[DATA PROVIDED]
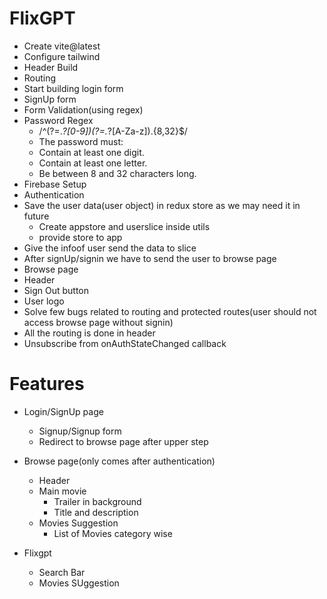 # FlixGPT

- Create vite@latest
- Configure tailwind
- Header Build
- Routing 
- Start building login form
- SignUp form
- Form Validation(using regex) 
- Password Regex
  - /^(?=.*?[0-9])(?=.*?[A-Za-z]).{8,32}$/ 
  - The password must:
  - Contain at least one digit.
  - Contain at least one letter.
  - Be between 8 and 32 characters long.
- Firebase Setup
- Authentication
- Save the user data(user object) in redux store as we may need it in future
  - Create appstore and userslice inside utils
  - provide store to app
- Give the infoof user send the data to slice
- After signUp/signin we have to send the user to browse page
- Browse page
 - Header
  - Sign Out button
  - User logo
- Solve few bugs related to routing and protected routes(user should not access browse page without signin)
- All the routing is done in header 
- Unsubscribe from onAuthStateChanged callback


# Features
- Login/SignUp page
  - Signup/Signup form
  - Redirect to browse page after upper step

- Browse page(only comes after authentication)
  - Header
  - Main movie
    - Trailer in background
    - Title and description
  - Movies Suggestion
    - List of Movies category wise  
- Flixgpt
    - Search Bar
    - Movies SUggestion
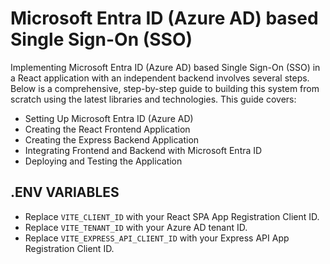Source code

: # Microsoft Entra ID (Azure AD) based Single Sign-On (SSO)

Implementing Microsoft Entra ID (Azure AD) based Single Sign-On (SSO) in a React application with an independent backend involves several steps. Below is a comprehensive, step-by-step guide to building this system from scratch using the latest libraries and technologies. This guide covers:

- Setting Up Microsoft Entra ID (Azure AD)
- Creating the React Frontend Application
- Creating the Express Backend Application
- Integrating Frontend and Backend with Microsoft Entra ID
- Deploying and Testing the Application

## .ENV VARIABLES
- Replace `VITE_CLIENT_ID` with your React SPA App Registration Client ID.
- Replace `VITE_TENANT_ID` with your Azure AD tenant ID.
- Replace `VITE_EXPRESS_API_CLIENT_ID` with your Express API App Registration Client ID.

[WORK INSTRUCTIONS] Of all the material above, only the lines from the one that has "- Title and description" down to the one that has "# Microsoft Entra" are to be written out, exactly and with both ends included. Pictures are skipped.

[ANSWER TO THE PROBLEM]
    - Title and description
  - Movies Suggestion
    - List of Movies category wise  
- Flixgpt
    - Search Bar
    - Movies SUggestion
Source code

: # Microsoft Entra ID (Azure AD) based Single Sign-On (SSO)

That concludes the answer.